• [What is being asked] Update the data below by replacing every "right knee" with "R knee" and leaving everything else unchanged. Give the result without the pictures.

• [Bounding boxes and keypoints]
:::::

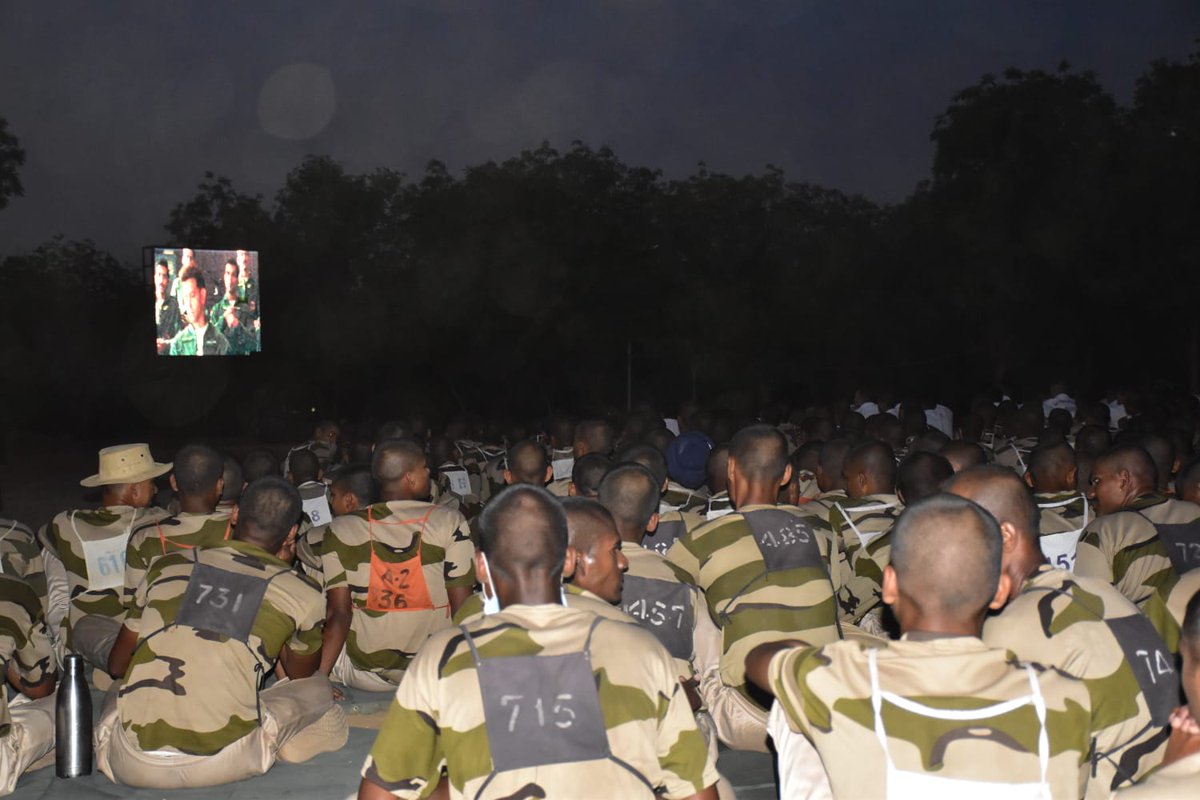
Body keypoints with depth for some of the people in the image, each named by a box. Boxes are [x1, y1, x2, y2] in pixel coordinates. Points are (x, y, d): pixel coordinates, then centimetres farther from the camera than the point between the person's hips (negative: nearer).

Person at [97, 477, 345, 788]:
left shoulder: (167, 566, 13)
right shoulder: (302, 593, 6)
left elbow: (116, 665, 24)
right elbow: (300, 674, 28)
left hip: (133, 765, 3)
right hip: (220, 763, -2)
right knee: (317, 688, 23)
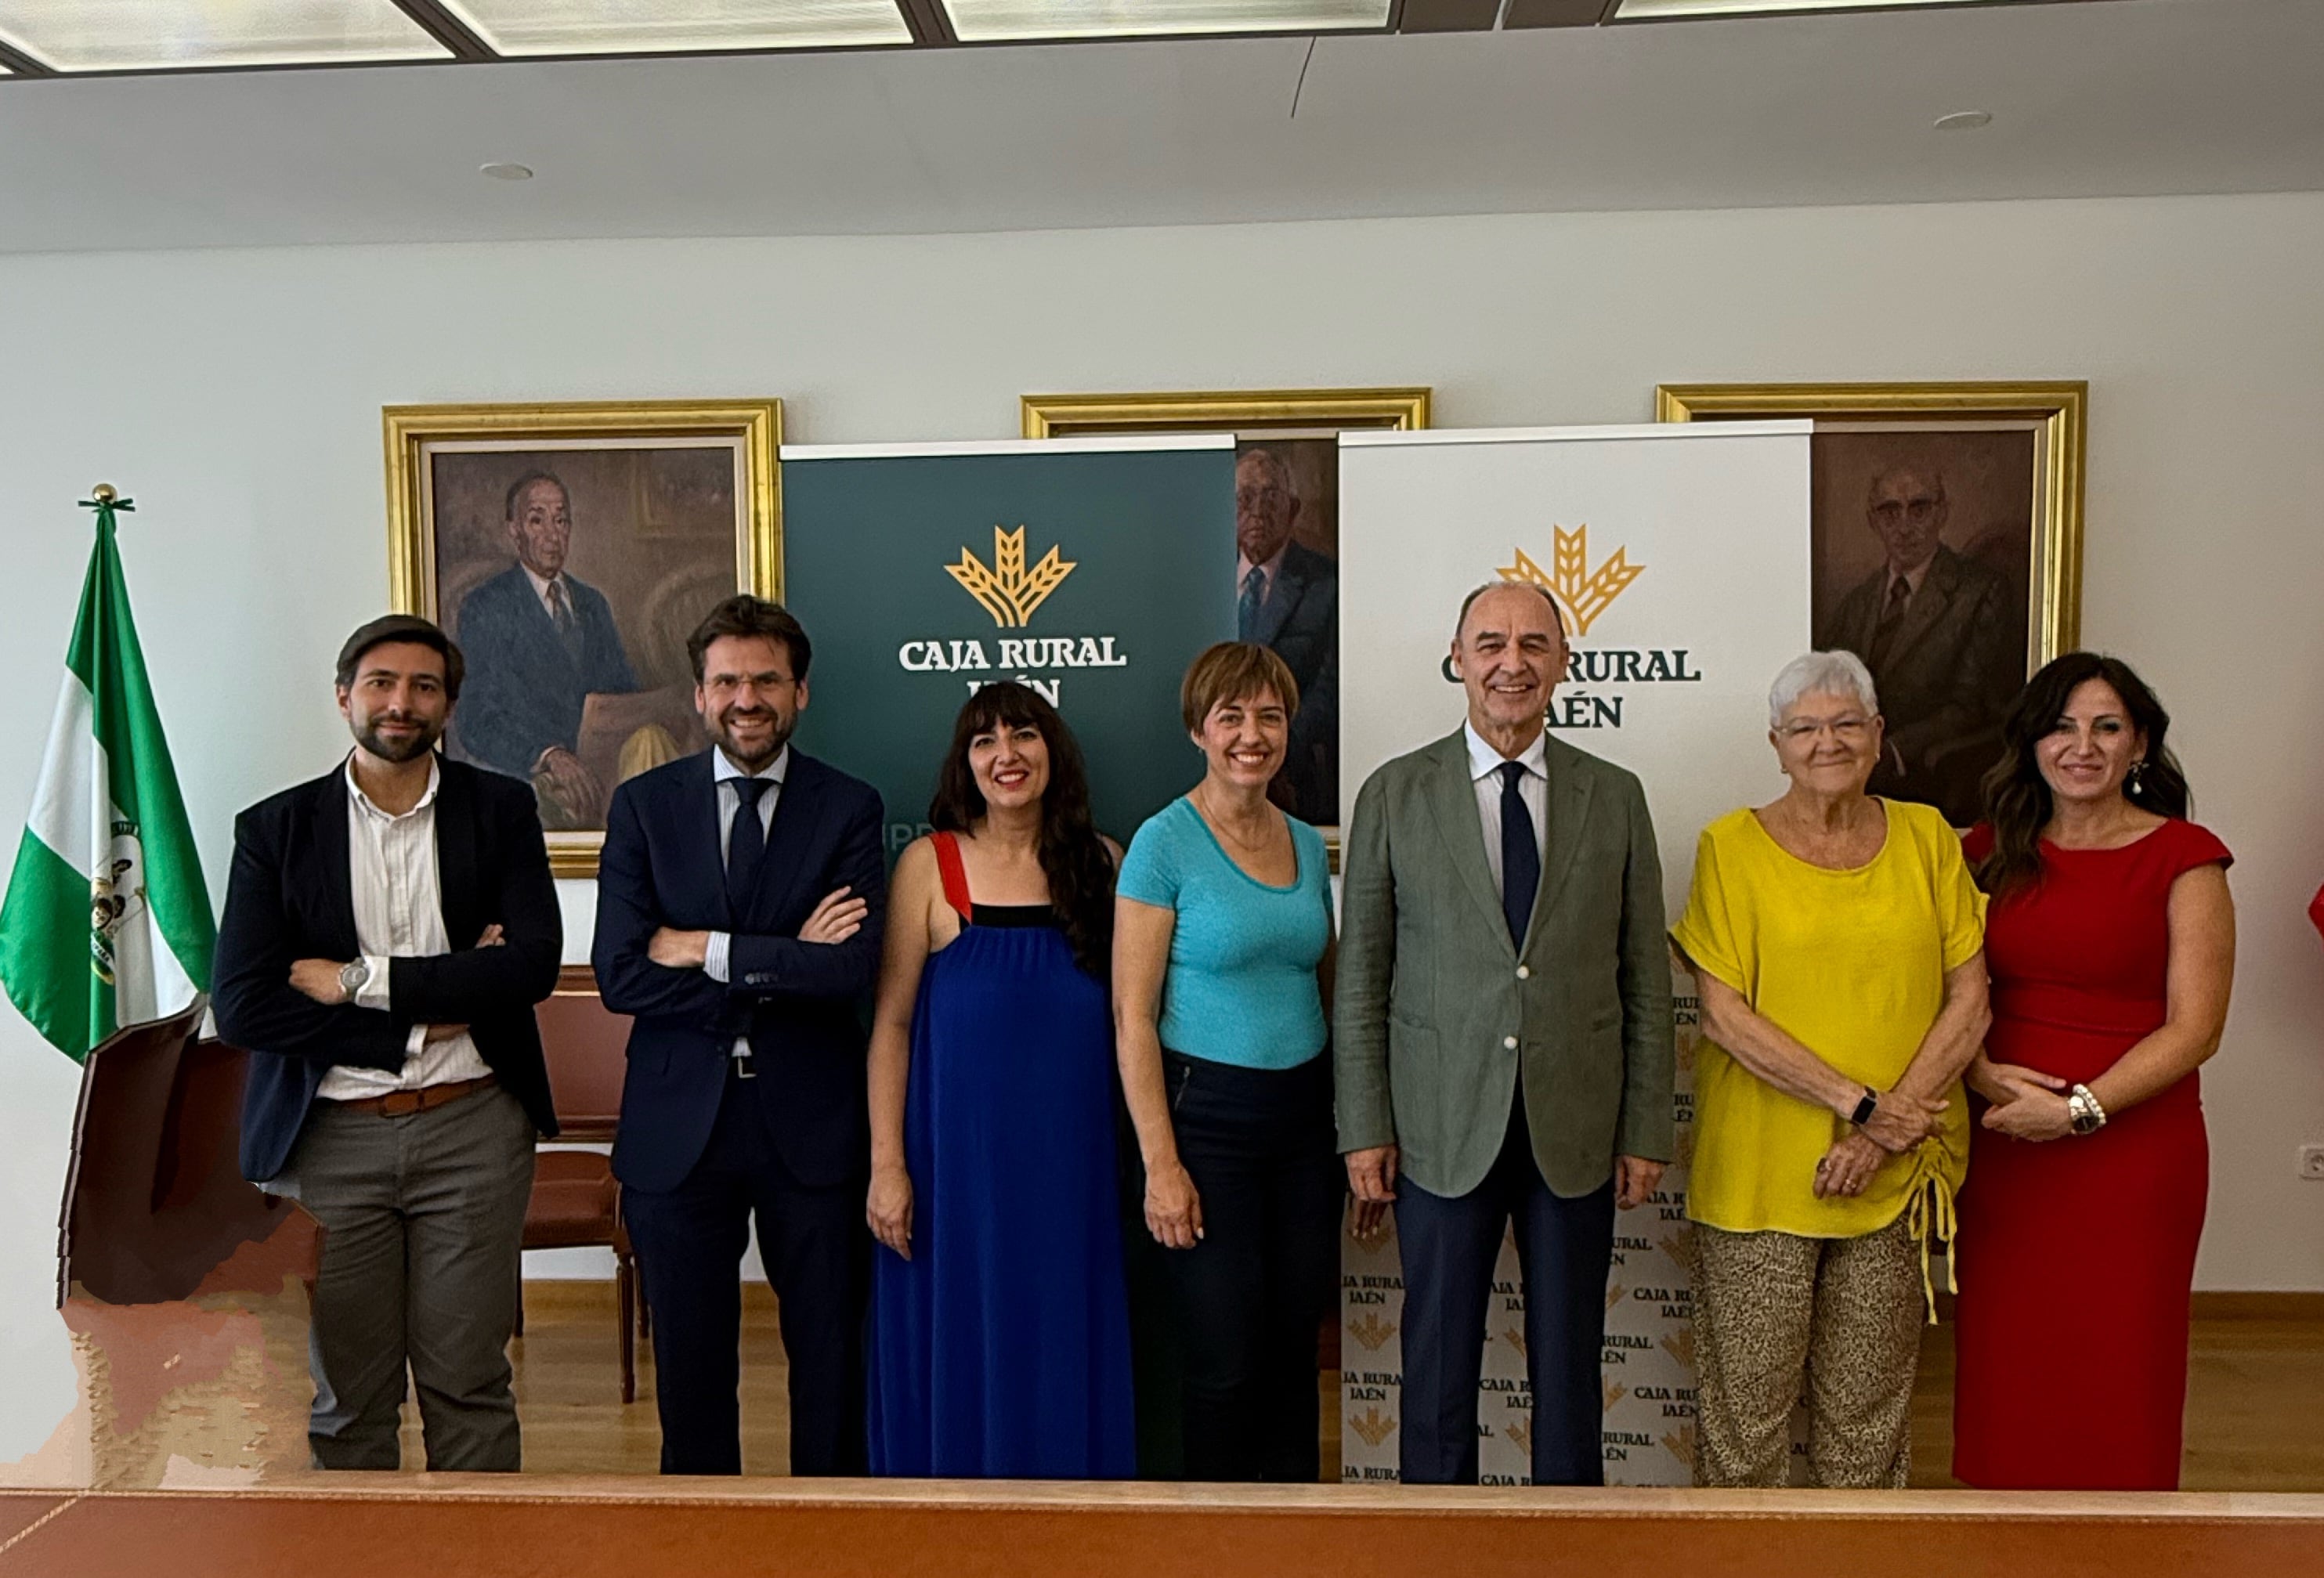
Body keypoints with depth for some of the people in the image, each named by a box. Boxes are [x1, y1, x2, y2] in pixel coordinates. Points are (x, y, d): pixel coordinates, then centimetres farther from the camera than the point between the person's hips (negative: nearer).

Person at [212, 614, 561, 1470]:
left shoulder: (501, 808, 3)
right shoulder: (275, 828, 3)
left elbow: (534, 964, -9)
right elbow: (242, 1007, -6)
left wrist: (358, 979, -12)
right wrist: (433, 1007, -12)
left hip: (471, 1129, 0)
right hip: (328, 1136, 1)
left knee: (469, 1384, 8)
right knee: (345, 1393, 10)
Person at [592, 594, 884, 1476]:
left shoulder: (848, 809, -1)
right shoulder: (643, 806, 1)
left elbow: (851, 968, -15)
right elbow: (620, 975, -10)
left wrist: (707, 950, -14)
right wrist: (782, 966, -15)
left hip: (811, 1126, -1)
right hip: (678, 1126, 1)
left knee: (830, 1356, 12)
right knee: (688, 1362, 15)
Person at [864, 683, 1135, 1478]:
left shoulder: (1100, 862, 4)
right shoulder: (930, 863, -3)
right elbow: (890, 1022, -4)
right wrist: (887, 1165, -8)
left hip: (1071, 1156, 2)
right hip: (958, 1155, -2)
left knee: (1064, 1353, 12)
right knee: (959, 1358, 9)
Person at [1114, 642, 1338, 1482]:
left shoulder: (1307, 843, 8)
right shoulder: (1164, 842, -9)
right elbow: (1132, 1016, -11)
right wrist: (1160, 1162, -15)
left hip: (1302, 1115, 5)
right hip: (1205, 1115, -5)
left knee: (1294, 1347, 12)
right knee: (1224, 1359, 3)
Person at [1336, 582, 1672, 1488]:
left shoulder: (1614, 798, 3)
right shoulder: (1394, 795, -1)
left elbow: (1645, 980, 5)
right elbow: (1361, 978, 0)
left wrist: (1646, 1131, 2)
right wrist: (1364, 1128, -3)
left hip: (1577, 1132, 1)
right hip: (1443, 1131, -1)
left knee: (1569, 1369, 13)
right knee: (1439, 1366, 10)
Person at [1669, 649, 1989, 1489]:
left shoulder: (1926, 838, 5)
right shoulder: (1733, 845, -3)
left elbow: (1969, 1002, 1)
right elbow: (1723, 1015, -9)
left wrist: (1886, 1130, -9)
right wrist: (1857, 1101, -14)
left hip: (1896, 1177, 3)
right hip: (1759, 1170, -2)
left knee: (1870, 1401, 14)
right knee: (1747, 1395, 5)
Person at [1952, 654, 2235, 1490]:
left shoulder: (2183, 858, -4)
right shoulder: (1992, 851, 7)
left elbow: (2193, 1029, -9)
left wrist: (2078, 1108, -17)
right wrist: (1980, 1072, -8)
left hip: (2129, 1150, -3)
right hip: (2001, 1148, 4)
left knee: (2114, 1374, 4)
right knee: (2003, 1366, 10)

:::::

• [Solution to this problem]
Body keypoints with depth for some of the people in the image, each named by a box. Boxes are [x1, y1, x2, y2] in pixel coordinates. Points are (x, y, d): pixel coordinates, then centimetres farther from the camera than the point between the person's hips (negative: nearer).

Person at [97, 477, 345, 788]:
left shoulder: (167, 566, 13)
right shoulder: (302, 593, 6)
left elbow: (116, 665, 24)
right elbow: (300, 674, 28)
left hip: (133, 765, 3)
right hip: (220, 763, -2)
R knee: (317, 688, 23)
Body keypoints with depth for some of the people in the image, each named by a box. Boxes are [x1, y1, x2, y2] in pixel coordinates. Points are (x, y, d): pixel coordinates, then centimetres farther from the camera than the point between the person's hips (negative: nearer).

Person at [212, 614, 561, 1470]:
left shoulder: (501, 808, 3)
right shoulder: (275, 828, 3)
left elbow: (534, 964, -9)
right elbow: (242, 1007, -6)
left wrist: (358, 979, -12)
right wrist: (433, 1007, -12)
left hip: (471, 1129, 0)
right hip: (328, 1136, 1)
left knee: (469, 1384, 8)
R knee: (345, 1393, 10)
Person at [592, 594, 884, 1476]:
left shoulder: (848, 809, -1)
right shoulder: (643, 806, 1)
left elbow: (851, 968, -15)
right elbow: (620, 975, -10)
left wrist: (707, 950, -14)
right wrist: (782, 966, -15)
left hip: (811, 1126, -1)
right hip: (678, 1126, 1)
left knee: (830, 1356, 12)
R knee: (688, 1362, 15)
Person at [864, 683, 1135, 1478]:
left shoulder: (1100, 862, 4)
right shoulder: (930, 863, -3)
right elbow: (890, 1022, -4)
right wrist: (887, 1165, -8)
left hip: (1071, 1156, 2)
right hip: (958, 1155, -2)
left knee: (1064, 1353, 12)
R knee: (959, 1358, 9)
Person at [1114, 642, 1338, 1482]:
left shoulder: (1307, 843, 8)
right shoulder: (1164, 842, -9)
right elbow: (1132, 1016, -11)
right wrist: (1160, 1162, -15)
left hip: (1302, 1115, 5)
right hip: (1205, 1115, -5)
left knee: (1294, 1347, 12)
R knee: (1224, 1359, 3)
Person at [1336, 582, 1672, 1488]:
left shoulder: (1614, 798, 3)
right shoulder: (1394, 795, -1)
left elbow: (1645, 980, 5)
right elbow: (1361, 978, 0)
left wrist: (1646, 1131, 2)
right wrist: (1364, 1128, -3)
left hip: (1577, 1132, 1)
right hip: (1443, 1131, -1)
left knee: (1569, 1369, 13)
R knee: (1439, 1366, 10)
Person at [1669, 649, 1989, 1489]:
left shoulder: (1926, 838, 5)
right shoulder: (1733, 845, -3)
left elbow: (1969, 1002, 1)
right elbow: (1723, 1015, -9)
left wrist: (1886, 1130, -9)
right wrist: (1857, 1101, -14)
left hip: (1896, 1177, 3)
right hip: (1759, 1170, -2)
left knee: (1870, 1401, 14)
R knee: (1747, 1395, 5)
Person at [1952, 654, 2235, 1490]:
left shoulder: (2183, 858, -4)
right shoulder: (1992, 851, 7)
left elbow: (2193, 1029, -9)
left wrist: (2078, 1108, -17)
right wrist: (1980, 1072, -8)
left hip: (2129, 1150, -3)
right hip: (2001, 1148, 4)
left knee: (2114, 1374, 4)
R knee: (2003, 1366, 10)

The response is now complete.